I think the .243 would be too much for squirrel. Even if you use small bullets (60gr) they would do too much damage. I use mine with 100gr bullets to hunt deer in West Virginia. I'm not sure if it would even be legal to use a .243 in Ohio. It is a center-fire.


----------



## Smallmouth Crazy (Apr 4, 2006)

Its legal to varmint hunt with a centerfire in Ohio..way to much gun for squirrel hunting...I would suggest a 22 mag or 17 HMR if you want a little more ump behind it...but I would also suggest the 22LR if you want to preserve as much of the meat as possible...or maybe go for all head shots but the way those guys dance around that would be a tall task..good luck with whatever you decide.


----------



## wvsportsman (Feb 21, 2006)

big fish, it sounds like you don't realize how far a bullit form even a 22 will travel. Smallmouth Crazy is right a 22 LR is plenty of gun for squirell hunting. I'm not trying to be critical of you, just want you to realize a 243 is way to much gun for safety sake for squirell hunting.. hunt safe


----------



## BassBlaster (Jun 8, 2006)

Way too much gun for sq besides its illegal in ohio except for varmint hunting. If you are just wanting more power behind the bullet go with a 22 mag but IMO thats even too much power for sq hunting. It dosn't take all that much to knock a sq out of a tree. Just spend lots of time at the range. I have killed more sq than I can count with a 22LR. Cheap little guns and cheap to shoot.


----------



## big fish (Oct 9, 2005)

ok thanks everyone


----------



## Smallmouth Crazy (Apr 4, 2006)

I will second the thought of practice and more practice with the rifle you choose..they are little guys so if you hit them good they are as good as done..my father years ago told me that he shot one with a 12 gauge...well he must have only sunk a couple pellets in him because even though he came tumbling out of the tree when my father went to pick him up the squirrel got the last laugh by nipping him in the finger...a friend of mine uses a CZ 22LR and drops them dead but he practices religously.


----------



## bronzebackyac (Apr 19, 2005)

I use a single shot stevens .22 LR with a 3-9x simmons for my squirrel hunting after the leaves are mostly off of the trees.
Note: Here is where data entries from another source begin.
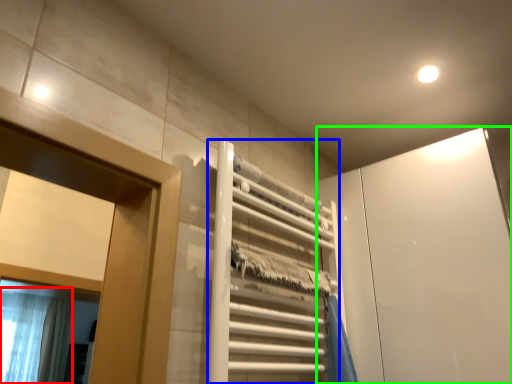
Question: Which object is positioned closest to shower curtain (highlighted by a red box)? Select from elevator (highlighted by a blue box) and screen door (highlighted by a green box).

Choices:
 (A) elevator
 (B) screen door

Answer: (A)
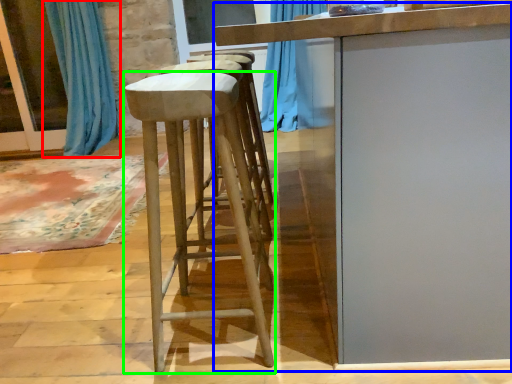
Question: Which object is the closest to the curtain (highlighted by a red box)? Choose among these: table (highlighted by a blue box) or stool (highlighted by a green box).

Choices:
 (A) table
 (B) stool

Answer: (B)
I like to shoot CCI standard velocity shells, as they make much less noise, and are plenty powerful. I have found that other squirrels don't even know that you have shot and you get more chances at other ones if you use standard Vel. They are hard to find in stores sometimes though. I would resight my gun in if I were to change from hi vel too. they shoot different. You don't need power you need accuracy.


----------



## WISH IT WAS YOU (Jul 25, 2006)

god way to much it will leave a quarter size hole or bigger i use a pellet gun or a 22 for squirl but if you want a good coyote gun buy it


----------